Entrando al pueblo, el sonido de los pasos retumbaba en las silenciosas y solitarias calles, pero ya en la plaza todo era diferente. La calidez de la gente contrastaba con el clima crudo de ese día en el pueblo. Es día de fiesta y toda la comunidad participa y prepara el festival de globos de cantoya con calor, alegría y color; con música, baile y comida.

En el pueblo de la guitarra cada esquina se llenaba de artesanos y lauderos que se tomaron el día para disfrutar de la fiesta y algunos otros para participar en la exhibición y concurso de los globos de cantoya que este año celebra su 12° edición.
Los habitantes y turistas se abrigaron y salieron para disfrutar de la gastronomía, las artesanías y para valorar el arte popular de los lobos de cantoya, cuyo festival internacional se celebra año con año.

El festival se inauguró en la Casa de la Cultura que es, desde hace muchos años, la sede del Festival Internacional de la Guitarra y en la que se exhiben productos artesanales, no solo de Paracho, sino de toda la zona de la meseta purépecha.

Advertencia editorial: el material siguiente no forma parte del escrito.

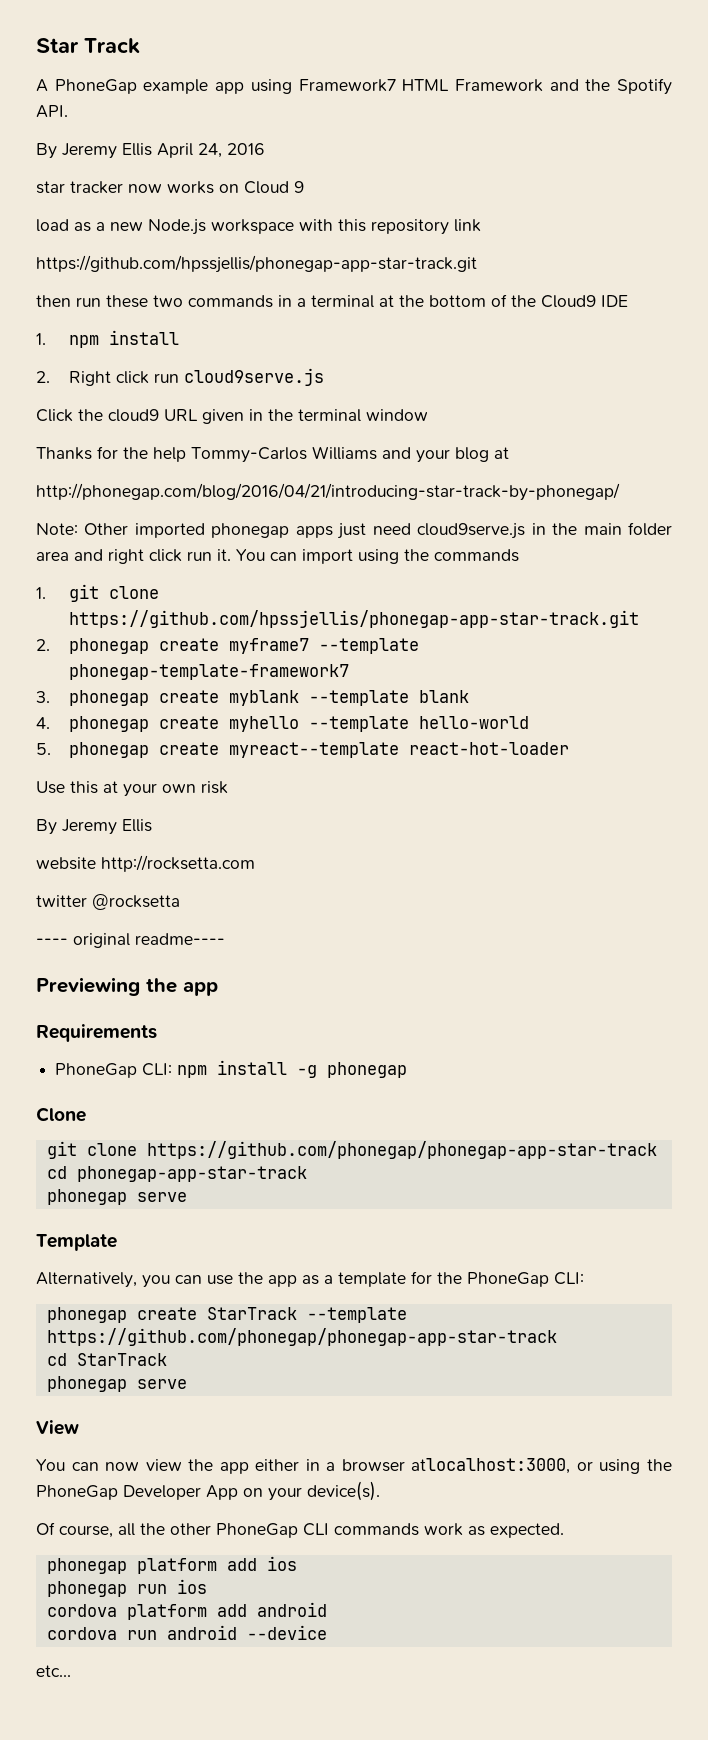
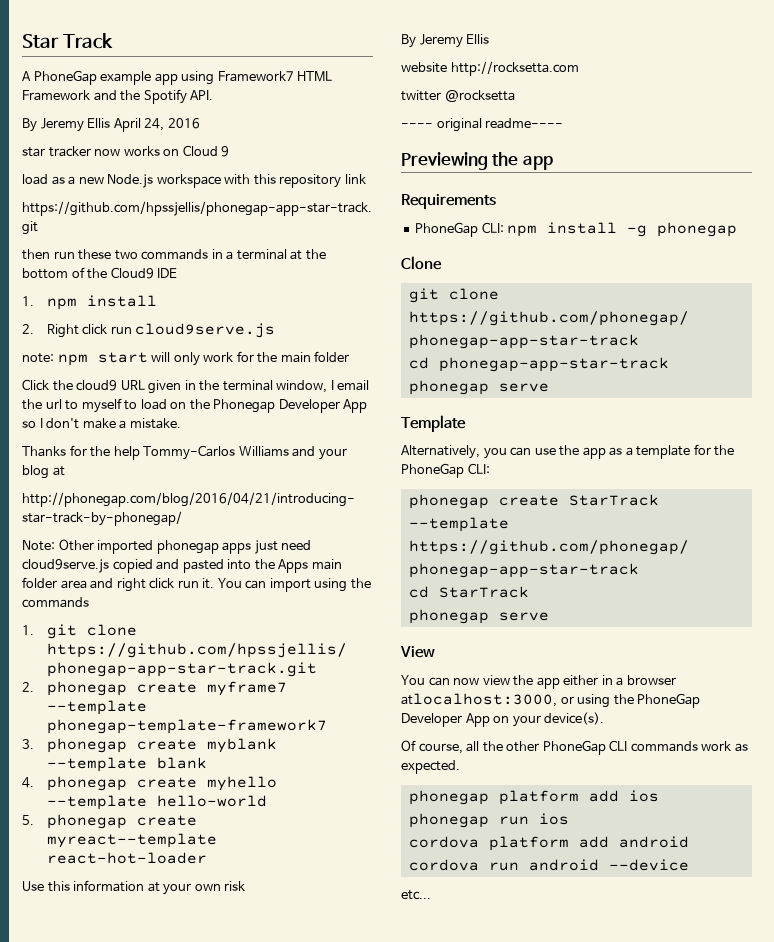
(325, 377) none -> [22,351,350,366] // note: npm start will only work for the main folder
[366,409,428,421] window -> [276,380,370,393] [22,398,368,413] [22,418,181,429] window, I email the url to myself to load on the Phonegap Developer App so I don't make a mistake.
[531,523,578,535] in the -> [112,559,309,573] copied and pasted into the Apps
(98, 787) none -> [73,880,145,892] information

En el Festival de Globos no hubo ninguna restricción para participar, hubo grupos de chicos y grandes, de nacionales e internacionales: los países invitados de este año fueron Brasil y Colombia y su euforia combinaba con los coloridos globos.


En la plaza, las personas se sentaron para degustar la gastronomía del lugar, incluyendo el pan de Paracho que ya es famoso, mientras disfrutaban de los grupos de música y de la danza tradicional en la cual no podía faltar la famosa danza de los viejitos de Michoacán.

El festival, que durará tres días, recibirá visitantes de diferentes partes del mundo, incluyendo a nuestros querido paisanos que residen en el norte.

Por la noche, a falta de estrellas debido a la lluvia, los globos iluminaban el cielo nublado en un espectáculo visual incomparable, mientras la música sonaba y el viento soplaba, los globos se elevaban sobre Paracho y siempre con el Cerro del Águila de fondo como escenografía natural. Así se despidió el primer día del Festival de globos “Cantoya, Fiesta y Color” de Paracho.